1147, (the year the city is first mentioned in historical chronicles), is considered the official date of the foundation of Moscow. From its humble beginnings as a small settlement lost in the forests, the city grew to the point where it became capital of the Russian Federation.
The city’s history is indelibly imprinted in the names of its streets and districts. Though the names often don’t even have meaning to Russian citizens, they are full of history and funny stories that have become part of the fabric of everyday life.
Big Time Moscow has decided to start a historical column which will feature a collection of interesting historical facts.
•Babushkinskaya District (Grandmothers’ District in Russian): No, there aren’t a lot of grandmothers here!
•Maryina Roshcha (Mary’s Grove in Russian): This district was named after the leader Maria Roshcha, who controlled a gang of robbers, active in the forests of the 14th century.
•Arbat District is named after the street of the same name, derived from the word ‘arba,’ meaning ‘cart.’
• Zamoskvorechye (‘Behind the Moscow River’ in Russian): Unsurprisingly, the name originates from the phrase ‘a district behind the Moscow River.’ The first mention of this place dates back to 1365.
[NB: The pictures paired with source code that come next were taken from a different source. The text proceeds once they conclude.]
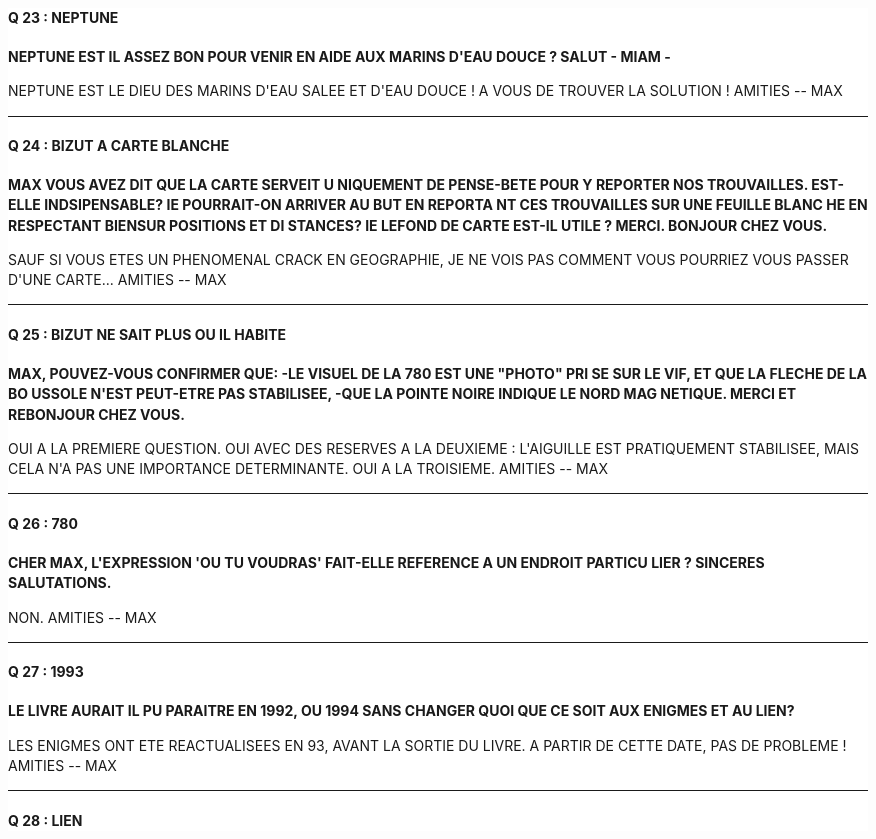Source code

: #### Q 23 : NEPTUNE

**NEPTUNE EST IL ASSEZ BON POUR VENIR EN  AIDE AUX MARINS D'EAU DOUCE ? SALUT - MIAM -**

NEPTUNE EST LE DIEU DES MARINS D'EAU SALEE ET D'EAU DOUCE ! A VOUS DE TROUVER LA SOLUTION ! AMITIES -- MAX

---

#### Q 24 : BIZUT A CARTE BLANCHE

**MAX VOUS AVEZ DIT QUE LA CARTE SERVEIT U NIQUEMENT DE
PENSE-BETE POUR Y REPORTER  NOS TROUVAILLES. EST-ELLE INDSIPENSABLE? IE
POURRAIT-ON ARRIVER AU BUT EN REPORTA NT CES TROUVAILLES SUR UNE FEUILLE
 BLANC HE EN RESPECTANT BIENSUR POSITIONS ET DI STANCES? IE LEFOND DE
CARTE EST-IL UTILE ? MERCI. BONJOUR CHEZ VOUS.**

SAUF SI VOUS ETES UN PHENOMENAL CRACK EN GEOGRAPHIE,
JE NE VOIS PAS COMMENT VOUS POURRIEZ VOUS PASSER D'UNE CARTE... AMITIES
-- MAX

---

#### Q 25 : BIZUT NE SAIT PLUS OU IL HABITE

**MAX, POUVEZ-VOUS CONFIRMER QUE: -LE VISUEL DE LA 780
EST UNE "PHOTO" PRI SE SUR LE VIF, ET QUE LA FLECHE DE LA BO USSOLE
N'EST PEUT-ETRE PAS STABILISEE, -QUE LA POINTE NOIRE INDIQUE LE NORD MAG
 NETIQUE. MERCI ET REBONJOUR CHEZ VOUS.**

OUI A LA PREMIERE QUESTION. OUI AVEC DES RESERVES A LA
 DEUXIEME : L'AIGUILLE EST PRATIQUEMENT STABILISEE, MAIS CELA N'A PAS
UNE IMPORTANCE DETERMINANTE. OUI A LA TROISIEME. AMITIES -- MAX

---

#### Q 26 : 780

**CHER MAX, L'EXPRESSION 'OU TU VOUDRAS'   FAIT-ELLE REFERENCE A UN ENDROIT PARTICU LIER ? SINCERES SALUTATIONS.**

NON. AMITIES -- MAX

---

#### Q 27 : 1993

**LE LIVRE AURAIT IL PU PARAITRE EN 1992, OU 1994 SANS CHANGER QUOI QUE CE SOIT  AUX ENIGMES ET AU LIEN?**

LES ENIGMES ONT ETE REACTUALISEES EN 93, AVANT LA SORTIE DU LIVRE. A PARTIR DE CETTE DATE, PAS DE PROBLEME ! AMITIES -- MAX

---

#### Q 28 : LIEN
•Tagansky District: the name originates from the Taganskaya Crafts Village along the Yauza River. Its inhabitants produced copper tripods which soldiers in the regular army used on campaign.
•Khamovniki District: At one time this was the location of a large Hamovnaya Crafts Village, where many weavers lived. The word Khamovniki is derived from the word ‘ham’ which referred to flaxen linen in the 14th century.
• Bibirevo District:There are two different versions of how this area got its name.
It either comes from the word ‘Bibir’ (meaning ‘beaver’ in Russian), or from the fact that it was a settlement of Prince Bobrowniki, in which people in ancient times were granted the right to hunt beavers here.
• Zhulebino District: The first mention of this district was in 1645. It was named after Andrew Osteev, a representative of the Boyar family (wealthy merchants in medieval Russia), whose nickname was ‘Zhuleba,’ meaning ‘sly.’ However, we cannot vouch for whether or not the modern residents are sly!